I now have a ZZP machine LIM from my IC days and the coolant passages are block anyway. No chance of a coolant leak.
What I want to know is how a spacer makes the blower hotter?
Want to bring this ttt because I was just about to order a TB spacer. So are they good or bad? I don't see how they could be bad or how they could caused the blower to heat up.
I got mine from PFYC. And I have NOT had one problem with mine! To answer your question about the blower heating up. It is not necessarily the heat of the blower, but the spacer helps to limit the heat temps on the TB. The barrier offers a little protection against the heat of the SC. However if you dont have one of those crossover shields that sits between the bottom of the TB and the top of the cross over pipe, its kind of a mute point.
I have both the crossover shield and the TB spacer myself. I cant give you accurate by the numbers reduction in heat, but I am SURE its less than without any of that. Will it gain those big HP gains? Probably not. But it will help in the littlest of ways. And every little bit helps
I've ran the TB spacer in the past and have had no problem with it. In fact in a couple of weeks when I do my intercooler install, I'm putting another TB spacer back on.
The crossover has a heatsheld in the stock condition. There is a TB heatshield available and they work pretty well too. I'm using one right now, however it doesn't work near as well as the TB Spacer.
http://www.zzperformance.com/downloa...acer_Study.pdf
im on the fence about it right now, but this seems to suggest its not so bad???
anything other than hear-say
Thats what I did but it was a 65 shot.
I still have it too, its on my old engine just sitting there with the nitrous jet still screwed into it.
I still have a throttle body spacer, but its made of billet aluminum, and is more of an adapter plate to bolt my LS1 TB onto my GenV rather than a spacer to cool things off.
Header wrap...worst thing ever invented for headers, end thread. I would never put it on my car, or anyone else's, even if its only on the cross over and nothing else.
Heat shields...talk about as big of a gimmick as the next thing.
~F~
Header wrap does its job, but at a big price.
Wrapping stock manifolds, or after market headers holds in too much heat and causes them to split and crack almost every time. Ya, it keeps down under hood temps. But is it worth it to scrap a pair of headers from one of our cars? For what they cost....not worth it to me anyway.
If anything, have them coated, and call it a day.
Just my $0.02 on that.
~F~
Not a gimmick depending on their application. There's a reason all the stock parts have aluminum heat shields... To protect a lot of the nearby components from the cooking radiant heat of the exhaust. If they didn't do much it would be cheaper for the manufacturer to just delete them from the design.
Similar setups are used in jet engine housings to protect sensitive equipment from radiant heat and it works well. Standing near a jet engine, with a fairly thin square of aluminum hold it in front of your face and the heat is gone.
Aluminum reflects nearly all of the infrared energy that strikes it, so it offers plenty of protection from radiant heat. Though, it does nothing in the way of stopping convection.

How to complete this task ::
Write out, word for word, the part of the throttle body spacer thread from "Similar setups are" to "heat is gone.". Rely only on the throttle body spacer thread above.

Excerpted data ::
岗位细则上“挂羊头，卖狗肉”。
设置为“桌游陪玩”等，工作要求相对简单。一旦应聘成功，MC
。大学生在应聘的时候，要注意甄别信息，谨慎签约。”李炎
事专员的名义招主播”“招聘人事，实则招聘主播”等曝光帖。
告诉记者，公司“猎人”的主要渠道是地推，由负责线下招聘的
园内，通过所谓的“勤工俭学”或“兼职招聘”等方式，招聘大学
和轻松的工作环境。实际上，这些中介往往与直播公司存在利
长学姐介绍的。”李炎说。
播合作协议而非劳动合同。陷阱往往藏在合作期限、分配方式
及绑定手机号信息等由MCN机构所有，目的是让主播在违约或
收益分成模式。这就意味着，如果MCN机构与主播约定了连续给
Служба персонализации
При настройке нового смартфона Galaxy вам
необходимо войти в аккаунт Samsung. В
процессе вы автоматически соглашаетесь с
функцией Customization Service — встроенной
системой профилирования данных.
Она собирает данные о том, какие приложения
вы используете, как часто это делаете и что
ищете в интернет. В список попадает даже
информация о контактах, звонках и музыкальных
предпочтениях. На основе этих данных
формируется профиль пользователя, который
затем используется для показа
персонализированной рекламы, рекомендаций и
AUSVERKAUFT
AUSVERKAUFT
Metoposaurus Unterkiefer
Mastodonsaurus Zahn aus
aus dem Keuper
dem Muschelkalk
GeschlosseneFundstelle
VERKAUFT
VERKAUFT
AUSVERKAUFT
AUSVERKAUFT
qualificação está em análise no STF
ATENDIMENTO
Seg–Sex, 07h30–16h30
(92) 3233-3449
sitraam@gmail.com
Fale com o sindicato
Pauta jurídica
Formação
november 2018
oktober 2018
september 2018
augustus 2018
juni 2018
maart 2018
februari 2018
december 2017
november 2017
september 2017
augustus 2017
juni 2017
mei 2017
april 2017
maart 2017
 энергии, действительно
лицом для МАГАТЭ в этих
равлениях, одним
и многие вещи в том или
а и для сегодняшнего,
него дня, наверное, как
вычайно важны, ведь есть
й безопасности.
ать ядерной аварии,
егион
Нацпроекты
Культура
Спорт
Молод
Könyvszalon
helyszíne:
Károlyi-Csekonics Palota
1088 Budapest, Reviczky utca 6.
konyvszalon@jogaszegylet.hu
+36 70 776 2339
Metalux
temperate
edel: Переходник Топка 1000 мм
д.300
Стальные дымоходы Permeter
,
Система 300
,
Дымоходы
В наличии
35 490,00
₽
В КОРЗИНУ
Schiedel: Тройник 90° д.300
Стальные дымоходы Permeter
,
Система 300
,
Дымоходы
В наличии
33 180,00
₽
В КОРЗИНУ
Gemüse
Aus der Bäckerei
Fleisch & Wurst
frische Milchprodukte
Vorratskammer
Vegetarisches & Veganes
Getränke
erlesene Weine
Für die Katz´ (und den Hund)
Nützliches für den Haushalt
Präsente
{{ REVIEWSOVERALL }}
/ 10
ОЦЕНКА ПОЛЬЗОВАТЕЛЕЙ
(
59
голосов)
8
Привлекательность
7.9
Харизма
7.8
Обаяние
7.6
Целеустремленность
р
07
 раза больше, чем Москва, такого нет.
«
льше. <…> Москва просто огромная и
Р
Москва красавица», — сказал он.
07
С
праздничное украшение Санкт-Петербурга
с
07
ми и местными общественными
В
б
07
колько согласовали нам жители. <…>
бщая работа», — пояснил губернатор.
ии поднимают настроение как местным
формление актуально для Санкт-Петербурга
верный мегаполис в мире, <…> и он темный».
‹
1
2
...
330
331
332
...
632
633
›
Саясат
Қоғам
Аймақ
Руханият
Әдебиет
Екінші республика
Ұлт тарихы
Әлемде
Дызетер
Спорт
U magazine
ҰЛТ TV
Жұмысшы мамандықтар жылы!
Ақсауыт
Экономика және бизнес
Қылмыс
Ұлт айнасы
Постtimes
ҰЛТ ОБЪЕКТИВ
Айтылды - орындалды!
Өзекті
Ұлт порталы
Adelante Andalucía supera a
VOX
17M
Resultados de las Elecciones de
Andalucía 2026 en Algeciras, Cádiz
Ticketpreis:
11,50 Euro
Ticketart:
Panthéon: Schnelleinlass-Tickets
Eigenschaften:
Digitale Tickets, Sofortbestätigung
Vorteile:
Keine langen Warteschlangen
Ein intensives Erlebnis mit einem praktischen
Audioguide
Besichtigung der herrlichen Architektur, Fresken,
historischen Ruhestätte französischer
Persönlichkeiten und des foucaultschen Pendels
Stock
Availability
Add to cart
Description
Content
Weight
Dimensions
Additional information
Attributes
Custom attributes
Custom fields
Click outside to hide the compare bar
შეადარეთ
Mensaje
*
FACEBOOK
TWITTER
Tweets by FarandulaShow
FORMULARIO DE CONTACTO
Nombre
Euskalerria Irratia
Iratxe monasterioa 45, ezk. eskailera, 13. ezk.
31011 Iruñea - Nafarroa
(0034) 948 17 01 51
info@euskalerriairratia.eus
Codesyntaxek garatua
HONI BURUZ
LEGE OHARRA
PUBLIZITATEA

Response area ::
Similar setups are used in jet engine housings to protect sensitive equipment from radiant heat and it works well. Standing near a jet engine, with a fairly thin square of aluminum hold it in front of your face and the heat is gone.